Learn to Develop GPU Software with Julia
A number of packages have been developed for Julia that enable developers to write code that will run on graphics processing units (GPUs). But until now, open source documentation which would enable a developer to go from zero CUDA knowledge to making effective use of these packages has not existed. This tutorial aims to change that. I will guide you through the full workflow of writing a basic program in Julia that will run on a GPU. Things you will learn from this tutorial include:
- What a GPU is and why writing code to run on GPUs might be useful.

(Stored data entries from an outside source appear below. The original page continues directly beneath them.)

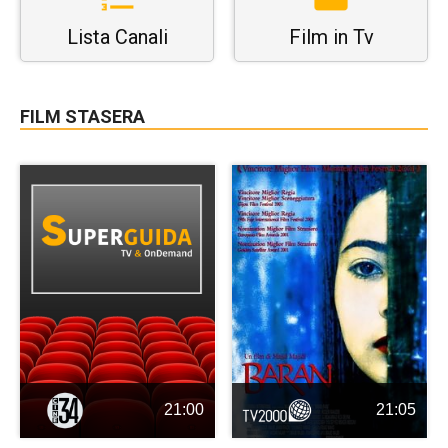
Lista Canali
Film in Tv
FILM STASERA
21:00
21:05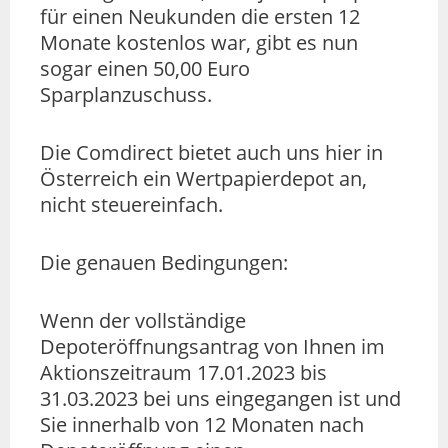
für einen Neukunden die ersten 12
Monate kostenlos war, gibt es nun
sogar einen 50,00 Euro
Sparplanzuschuss.
Die Comdirect bietet auch uns hier in
Österreich ein Wertpapierdepot an,
nicht steuereinfach.
Die genauen Bedingungen:
Wenn der vollständige
Depoteröffnungsantrag von Ihnen im
Aktionszeitraum 17.01.2023 bis
31.03.2023 bei uns eingegangen ist und
Sie innerhalb von 12 Monaten nach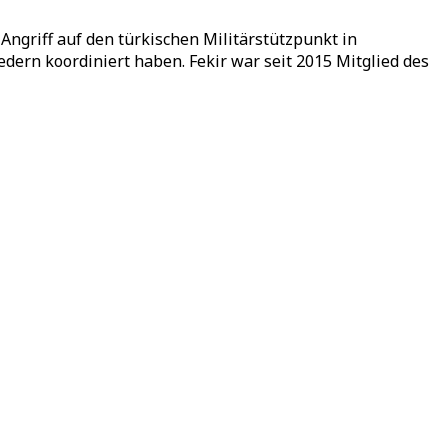
Angriff auf den türkischen Militärstützpunkt in
dern koordiniert haben. Fekir war seit 2015 Mitglied des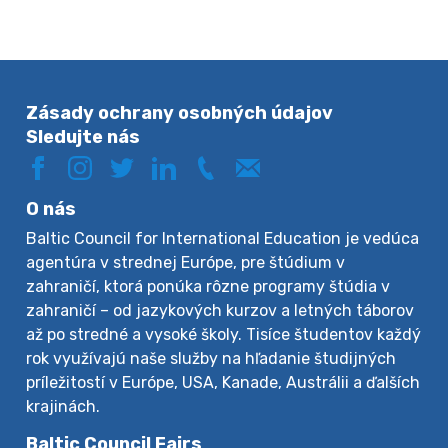
Zásady ochrany osobných údajov
Sledujte nás
O nás
Baltic Council for International Education je vedúca
agentúra v strednej Európe, pre štúdium v
zahraničí, ktorá ponúka rôzne programy štúdia v
zahraničí – od jazykových kurzov a letných táborov
až po stredné a vysoké školy. Tisíce študentov každý
rok využívajú naše služby na hľadanie študijných
príležitostí v Európe, USA, Kanade, Austrálii a ďalších
krajinách.
Baltic Council Fairs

- How to set up your computer and install the graphics drivers necessary to make use of your GPU.
- How to write Julia code that will run on a GPU in a parallel manner using threads, blocks, shared memory and streaming.
- How to benchmark Julia code that runs on GPUs.
This tutorial assumes you already know how to write code in Julia. Julia is a high level, syntactically intuitive language, so if you do not know Julia but do know other programming languages you may be able to follow along anyway. To get started coding in Julia, I recommend reading some of the Julia Documentation.
This tutorial is intended to provide a foundation for developers to start writing Julia code that runs on GPUs. It is not intended to be a comprehensive guide to everything you could conceivably do on a GPU using Julia. Hopefully, you will find it instead gives a gentle introduction to some core concepts in GPU programming and how you can use them in Julia. I focus on the CUDAdrv, CUDAnative and CuArrays packages in this tutorial, although other Julia packages for using GPUs exist - see the JuliaGPU github page for details.